Here are some important definitions that we will come across as we talk about network data structures:

  • Scalar-a single number
  • Column vector-a column of numbers
  • Row vector-a row of numbers
  • Matrix-a rectangular array of numbers
  • Order-number of rows and columns defining the matrix
  • Square matrix-number of rows and columns of matrix are equal

Undirected, Binary Graphs

A plot of a network is sometimes referred to as a sociogram. Here is a sociogram for an undirected network where the ties are represented as zeros and ones:

We can represent the graph as a matrix using an adjacency matrix (sometimes called a sociomatrix):

In most instances, we do not allow self-nominations, so the diagonal of the matrix is usually undefined or set to zero. In networks that allow self-nominations, you can have values on the diagonal. These are referred to as loops.

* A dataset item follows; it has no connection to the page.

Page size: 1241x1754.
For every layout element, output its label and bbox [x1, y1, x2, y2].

In the first row, i is connected to the second row only: \(X_{12}=1; X_{15}=0\) (where \(X_{ij}\) refers to the \(i^{th}\) row and the \(j^{th}\) column of the matrix).

Since this graph is undirected, it is symmetric about the diagonal. This means that \(X_{ij} = X_{ji}\) or that the \(i^{th}\) column is the transposition of the \(j^{th}\) row, as shown in the figure.

Now, what does the rest of the matrix look like? Fill in the values in the matrix based on the graph.

Done? It should look like this:

The highlighted section here is called the upper triangle of the matrix. The sum of the upper triangle should equal the number of edges in the graph.

The other highlighted section here is called the lower triangle of the matrix. The sum of the lower triangle should also equal the number of edges in the graph.

Alternatively, we could sum all the elements and divide by 2.

Directed, Binary Graphs

In a directed graph, the order of the nodes does matter. Specifically, \(l_k1 = (n_i, n_j) \neq (n_j, n_i) = l_k2\). As we did above, we can use an adjacency matrix to represent this information in matrix form.

What is different in our matrix when the graph is directed?

In the first row, i sends to the second row: \(X_{12}=1\).

But, in the second row, j does not send \(X_{21}=0\). The Jen/Tom dyad is asymmetric. Directed graphs permit this asymmetry because \(l_k1 = (n_i, n_j) \neq (n_j, n_i) = l_k2\).

What about the Leaf/Bob dyad? Is it asymmetric or is it symmetric?

Now, what does the rest of the matrix look like? Fill in the values in the matrix based on the graph.

Done? It should look like this:

Note that because we are allowing directionality to matter, the total number of edges in the network is just the sum of the entire matrix (which is different from undirected graphs where we divide that sum by 2).


Test your Knowledge

  • What was the key question behind the Konigsberg bridge problem? How did Euler represent this problem using points and lines? What was the significance of this representation?

  • How is a graph represented in terms of nodes and edges? What does the notation \(G = (N,L)\) mean?

  • What does it mean for two nodes to be adjacent in a graph?

  • In an undirected graph, how are the connections between nodes represented? How is this different from a directed graph?

  • In an adjacency matrix, what does the value in the \(i^{th}\) row and \(j^{th}\) column represent?

  • What is the difference between an undirected and a directed adjacency matrix? In an undirected graph, is the \(i^{th}\) row equal to the \(j^{th}\) column? What about for a directed graph?

  • Define the following terms as they relate to matrices: Scalar, Column vector, Row vector, Matrix, Square matrix, Order of a matrix.

Summary

This chapter has how to represent networks using matrices. In the next chapter, we will start looking at how to analyze these matrices.